Data records
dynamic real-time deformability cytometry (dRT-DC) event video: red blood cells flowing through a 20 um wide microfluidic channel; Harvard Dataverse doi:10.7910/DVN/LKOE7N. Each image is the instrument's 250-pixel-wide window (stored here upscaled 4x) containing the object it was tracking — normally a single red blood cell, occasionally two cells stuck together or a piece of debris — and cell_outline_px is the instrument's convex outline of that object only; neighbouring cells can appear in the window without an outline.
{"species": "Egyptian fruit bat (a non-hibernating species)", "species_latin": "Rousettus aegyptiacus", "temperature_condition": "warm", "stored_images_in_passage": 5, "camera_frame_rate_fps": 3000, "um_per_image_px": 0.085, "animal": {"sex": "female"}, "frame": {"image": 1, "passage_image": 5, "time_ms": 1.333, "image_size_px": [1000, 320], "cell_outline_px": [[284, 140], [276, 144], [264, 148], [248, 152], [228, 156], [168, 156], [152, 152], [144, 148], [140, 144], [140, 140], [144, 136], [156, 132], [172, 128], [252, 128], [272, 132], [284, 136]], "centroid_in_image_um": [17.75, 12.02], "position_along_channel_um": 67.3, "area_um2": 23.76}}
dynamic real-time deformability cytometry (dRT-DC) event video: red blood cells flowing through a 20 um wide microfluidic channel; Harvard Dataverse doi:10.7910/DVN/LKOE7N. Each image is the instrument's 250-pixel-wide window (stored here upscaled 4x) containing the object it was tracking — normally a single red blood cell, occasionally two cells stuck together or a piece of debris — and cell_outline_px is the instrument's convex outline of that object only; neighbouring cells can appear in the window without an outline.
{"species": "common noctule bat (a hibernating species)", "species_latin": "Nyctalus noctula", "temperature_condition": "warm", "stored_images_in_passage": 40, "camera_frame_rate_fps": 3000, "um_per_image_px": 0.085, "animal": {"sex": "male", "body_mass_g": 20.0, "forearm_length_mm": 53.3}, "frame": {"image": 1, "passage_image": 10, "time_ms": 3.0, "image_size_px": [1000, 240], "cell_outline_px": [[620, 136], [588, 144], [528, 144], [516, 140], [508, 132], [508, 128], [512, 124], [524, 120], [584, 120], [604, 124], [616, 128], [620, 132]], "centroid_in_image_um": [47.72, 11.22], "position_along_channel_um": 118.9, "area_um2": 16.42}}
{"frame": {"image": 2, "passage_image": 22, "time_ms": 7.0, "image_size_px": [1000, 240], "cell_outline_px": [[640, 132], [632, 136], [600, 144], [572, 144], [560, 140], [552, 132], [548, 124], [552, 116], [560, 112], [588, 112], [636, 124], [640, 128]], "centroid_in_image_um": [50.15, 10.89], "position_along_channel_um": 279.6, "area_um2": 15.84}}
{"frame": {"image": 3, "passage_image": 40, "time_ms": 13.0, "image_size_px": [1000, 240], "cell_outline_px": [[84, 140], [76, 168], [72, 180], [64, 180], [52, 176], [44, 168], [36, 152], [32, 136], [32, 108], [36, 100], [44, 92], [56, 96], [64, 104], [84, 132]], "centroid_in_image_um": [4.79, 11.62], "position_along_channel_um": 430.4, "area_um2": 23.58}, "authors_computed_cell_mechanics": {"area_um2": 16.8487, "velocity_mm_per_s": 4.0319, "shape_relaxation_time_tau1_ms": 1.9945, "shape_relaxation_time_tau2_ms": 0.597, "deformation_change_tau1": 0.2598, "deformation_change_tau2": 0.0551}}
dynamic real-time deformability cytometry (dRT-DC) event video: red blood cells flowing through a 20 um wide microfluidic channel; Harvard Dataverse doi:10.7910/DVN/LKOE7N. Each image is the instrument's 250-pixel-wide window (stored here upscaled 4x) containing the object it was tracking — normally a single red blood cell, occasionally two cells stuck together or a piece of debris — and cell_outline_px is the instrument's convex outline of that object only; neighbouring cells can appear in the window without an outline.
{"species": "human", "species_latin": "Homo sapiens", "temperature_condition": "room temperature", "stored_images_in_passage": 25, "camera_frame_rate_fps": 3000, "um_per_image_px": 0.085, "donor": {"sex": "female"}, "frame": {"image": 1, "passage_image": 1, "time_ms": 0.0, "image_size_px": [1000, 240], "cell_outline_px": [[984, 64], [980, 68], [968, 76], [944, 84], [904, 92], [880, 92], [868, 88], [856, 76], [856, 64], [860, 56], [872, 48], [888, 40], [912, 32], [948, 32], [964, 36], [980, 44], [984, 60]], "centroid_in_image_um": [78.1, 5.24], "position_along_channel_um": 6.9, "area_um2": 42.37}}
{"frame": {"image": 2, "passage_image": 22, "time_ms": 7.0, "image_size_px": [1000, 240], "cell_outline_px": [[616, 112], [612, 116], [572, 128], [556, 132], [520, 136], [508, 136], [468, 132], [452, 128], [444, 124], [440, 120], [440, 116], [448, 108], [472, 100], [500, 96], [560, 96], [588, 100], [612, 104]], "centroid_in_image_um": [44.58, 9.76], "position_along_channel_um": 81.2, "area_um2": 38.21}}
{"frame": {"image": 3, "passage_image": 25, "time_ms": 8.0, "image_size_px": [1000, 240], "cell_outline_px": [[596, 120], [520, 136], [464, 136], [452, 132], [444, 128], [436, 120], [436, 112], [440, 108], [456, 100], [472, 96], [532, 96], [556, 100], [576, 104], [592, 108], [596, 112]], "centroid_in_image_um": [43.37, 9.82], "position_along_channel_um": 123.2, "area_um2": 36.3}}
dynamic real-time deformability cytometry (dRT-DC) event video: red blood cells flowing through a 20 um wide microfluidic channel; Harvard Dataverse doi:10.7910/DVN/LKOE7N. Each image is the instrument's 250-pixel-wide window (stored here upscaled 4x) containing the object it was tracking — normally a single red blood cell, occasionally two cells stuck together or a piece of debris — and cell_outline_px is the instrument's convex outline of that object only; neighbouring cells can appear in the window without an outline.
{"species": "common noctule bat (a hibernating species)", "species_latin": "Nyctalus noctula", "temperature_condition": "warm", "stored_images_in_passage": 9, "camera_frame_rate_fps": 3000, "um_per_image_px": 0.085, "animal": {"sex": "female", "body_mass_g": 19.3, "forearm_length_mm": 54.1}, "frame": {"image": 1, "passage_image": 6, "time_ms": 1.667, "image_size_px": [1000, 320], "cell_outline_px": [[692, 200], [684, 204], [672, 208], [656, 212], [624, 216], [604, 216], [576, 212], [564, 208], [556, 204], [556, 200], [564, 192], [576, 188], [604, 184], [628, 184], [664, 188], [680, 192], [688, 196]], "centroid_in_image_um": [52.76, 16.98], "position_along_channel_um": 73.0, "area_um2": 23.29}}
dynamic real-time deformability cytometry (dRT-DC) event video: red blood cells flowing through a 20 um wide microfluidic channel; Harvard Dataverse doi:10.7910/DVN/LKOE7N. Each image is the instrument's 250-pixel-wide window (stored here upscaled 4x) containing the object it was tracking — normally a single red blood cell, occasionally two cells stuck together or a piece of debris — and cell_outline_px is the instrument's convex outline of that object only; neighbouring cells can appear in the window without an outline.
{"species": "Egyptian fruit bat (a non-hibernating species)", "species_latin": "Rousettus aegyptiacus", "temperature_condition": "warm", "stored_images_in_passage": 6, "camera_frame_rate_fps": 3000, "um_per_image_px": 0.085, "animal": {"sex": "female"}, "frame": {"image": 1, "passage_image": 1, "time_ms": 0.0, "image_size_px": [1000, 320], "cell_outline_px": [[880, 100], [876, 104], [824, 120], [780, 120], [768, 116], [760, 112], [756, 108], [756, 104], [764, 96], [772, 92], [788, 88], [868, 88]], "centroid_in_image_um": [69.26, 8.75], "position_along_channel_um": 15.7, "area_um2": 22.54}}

Task
Using the data above, output each line exactly.

Result
dynamic real-time deformability cytometry (dRT-DC) event video: red blood cells flowing through a 20 um wide microfluidic channel; Harvard Dataverse doi:10.7910/DVN/LKOE7N. Each image is the instrument's 250-pixel-wide window (stored here upscaled 4x) containing the object it was tracking — normally a single red blood cell, occasionally two cells stuck together or a piece of debris — and cell_outline_px is the instrument's convex outline of that object only; neighbouring cells can appear in the window without an outline.
{"species": "Egyptian fruit bat (a non-hibernating species)", "species_latin": "Rousettus aegyptiacus", "temperature_condition": "warm", "stored_images_in_passage": 5, "camera_frame_rate_fps": 3000, "um_per_image_px": 0.085, "animal": {"sex": "female"}, "frame": {"image": 1, "passage_image": 5, "time_ms": 1.333, "image_size_px": [1000, 320], "cell_outline_px": [[284, 140], [276, 144], [264, 148], [248, 152], [228, 156], [168, 156], [152, 152], [144, 148], [140, 144], [140, 140], [144, 136], [156, 132], [172, 128], [252, 128], [272, 132], [284, 136]], "centroid_in_image_um": [17.75, 12.02], "position_along_channel_um": 67.3, "area_um2": 23.76}}
dynamic real-time deformability cytometry (dRT-DC) event video: red blood cells flowing through a 20 um wide microfluidic channel; Harvard Dataverse doi:10.7910/DVN/LKOE7N. Each image is the instrument's 250-pixel-wide window (stored here upscaled 4x) containing the object it was tracking — normally a single red blood cell, occasionally two cells stuck together or a piece of debris — and cell_outline_px is the instrument's convex outline of that object only; neighbouring cells can appear in the window without an outline.
{"species": "common noctule bat (a hibernating species)", "species_latin": "Nyctalus noctula", "temperature_condition": "warm", "stored_images_in_passage": 40, "camera_frame_rate_fps": 3000, "um_per_image_px": 0.085, "animal": {"sex": "male", "body_mass_g": 20.0, "forearm_length_mm": 53.3}, "frame": {"image": 1, "passage_image": 10, "time_ms": 3.0, "image_size_px": [1000, 240], "cell_outline_px": [[620, 136], [588, 144], [528, 144], [516, 140], [508, 132], [508, 128], [512, 124], [524, 120], [584, 120], [604, 124], [616, 128], [620, 132]], "centroid_in_image_um": [47.72, 11.22], "position_along_channel_um": 118.9, "area_um2": 16.42}}
{"frame": {"image": 2, "passage_image": 22, "time_ms": 7.0, "image_size_px": [1000, 240], "cell_outline_px": [[640, 132], [632, 136], [600, 144], [572, 144], [560, 140], [552, 132], [548, 124], [552, 116], [560, 112], [588, 112], [636, 124], [640, 128]], "centroid_in_image_um": [50.15, 10.89], "position_along_channel_um": 279.6, "area_um2": 15.84}}
{"frame": {"image": 3, "passage_image": 40, "time_ms": 13.0, "image_size_px": [1000, 240], "cell_outline_px": [[84, 140], [76, 168], [72, 180], [64, 180], [52, 176], [44, 168], [36, 152], [32, 136], [32, 108], [36, 100], [44, 92], [56, 96], [64, 104], [84, 132]], "centroid_in_image_um": [4.79, 11.62], "position_along_channel_um": 430.4, "area_um2": 23.58}, "authors_computed_cell_mechanics": {"area_um2": 16.8487, "velocity_mm_per_s": 4.0319, "shape_relaxation_time_tau1_ms": 1.9945, "shape_relaxation_time_tau2_ms": 0.597, "deformation_change_tau1": 0.2598, "deformation_change_tau2": 0.0551}}
dynamic real-time deformability cytometry (dRT-DC) event video: red blood cells flowing through a 20 um wide microfluidic channel; Harvard Dataverse doi:10.7910/DVN/LKOE7N. Each image is the instrument's 250-pixel-wide window (stored here upscaled 4x) containing the object it was tracking — normally a single red blood cell, occasionally two cells stuck together or a piece of debris — and cell_outline_px is the instrument's convex outline of that object only; neighbouring cells can appear in the window without an outline.
{"species": "human", "species_latin": "Homo sapiens", "temperature_condition": "room temperature", "stored_images_in_passage": 25, "camera_frame_rate_fps": 3000, "um_per_image_px": 0.085, "donor": {"sex": "female"}, "frame": {"image": 1, "passage_image": 1, "time_ms": 0.0, "image_size_px": [1000, 240], "cell_outline_px": [[984, 64], [980, 68], [968, 76], [944, 84], [904, 92], [880, 92], [868, 88], [856, 76], [856, 64], [860, 56], [872, 48], [888, 40], [912, 32], [948, 32], [964, 36], [980, 44], [984, 60]], "centroid_in_image_um": [78.1, 5.24], "position_along_channel_um": 6.9, "area_um2": 42.37}}
{"frame": {"image": 2, "passage_image": 22, "time_ms": 7.0, "image_size_px": [1000, 240], "cell_outline_px": [[616, 112], [612, 116], [572, 128], [556, 132], [520, 136], [508, 136], [468, 132], [452, 128], [444, 124], [440, 120], [440, 116], [448, 108], [472, 100], [500, 96], [560, 96], [588, 100], [612, 104]], "centroid_in_image_um": [44.58, 9.76], "position_along_channel_um": 81.2, "area_um2": 38.21}}
{"frame": {"image": 3, "passage_image": 25, "time_ms": 8.0, "image_size_px": [1000, 240], "cell_outline_px": [[596, 120], [520, 136], [464, 136], [452, 132], [444, 128], [436, 120], [436, 112], [440, 108], [456, 100], [472, 96], [532, 96], [556, 100], [576, 104], [592, 108], [596, 112]], "centroid_in_image_um": [43.37, 9.82], "position_along_channel_um": 123.2, "area_um2": 36.3}}
dynamic real-time deformability cytometry (dRT-DC) event video: red blood cells flowing through a 20 um wide microfluidic channel; Harvard Dataverse doi:10.7910/DVN/LKOE7N. Each image is the instrument's 250-pixel-wide window (stored here upscaled 4x) containing the object it was tracking — normally a single red blood cell, occasionally two cells stuck together or a piece of debris — and cell_outline_px is the instrument's convex outline of that object only; neighbouring cells can appear in the window without an outline.
{"species": "common noctule bat (a hibernating species)", "species_latin": "Nyctalus noctula", "temperature_condition": "warm", "stored_images_in_passage": 9, "camera_frame_rate_fps": 3000, "um_per_image_px": 0.085, "animal": {"sex": "female", "body_mass_g": 19.3, "forearm_length_mm": 54.1}, "frame": {"image": 1, "passage_image": 6, "time_ms": 1.667, "image_size_px": [1000, 320], "cell_outline_px": [[692, 200], [684, 204], [672, 208], [656, 212], [624, 216], [604, 216], [576, 212], [564, 208], [556, 204], [556, 200], [564, 192], [576, 188], [604, 184], [628, 184], [664, 188], [680, 192], [688, 196]], "centroid_in_image_um": [52.76, 16.98], "position_along_channel_um": 73.0, "area_um2": 23.29}}
dynamic real-time deformability cytometry (dRT-DC) event video: red blood cells flowing through a 20 um wide microfluidic channel; Harvard Dataverse doi:10.7910/DVN/LKOE7N. Each image is the instrument's 250-pixel-wide window (stored here upscaled 4x) containing the object it was tracking — normally a single red blood cell, occasionally two cells stuck together or a piece of debris — and cell_outline_px is the instrument's convex outline of that object only; neighbouring cells can appear in the window without an outline.
{"species": "Egyptian fruit bat (a non-hibernating species)", "species_latin": "Rousettus aegyptiacus", "temperature_condition": "warm", "stored_images_in_passage": 6, "camera_frame_rate_fps": 3000, "um_per_image_px": 0.085, "animal": {"sex": "female"}, "frame": {"image": 1, "passage_image": 1, "time_ms": 0.0, "image_size_px": [1000, 320], "cell_outline_px": [[880, 100], [876, 104], [824, 120], [780, 120], [768, 116], [760, 112], [756, 108], [756, 104], [764, 96], [772, 92], [788, 88], [868, 88]], "centroid_in_image_um": [69.26, 8.75], "position_along_channel_um": 15.7, "area_um2": 22.54}}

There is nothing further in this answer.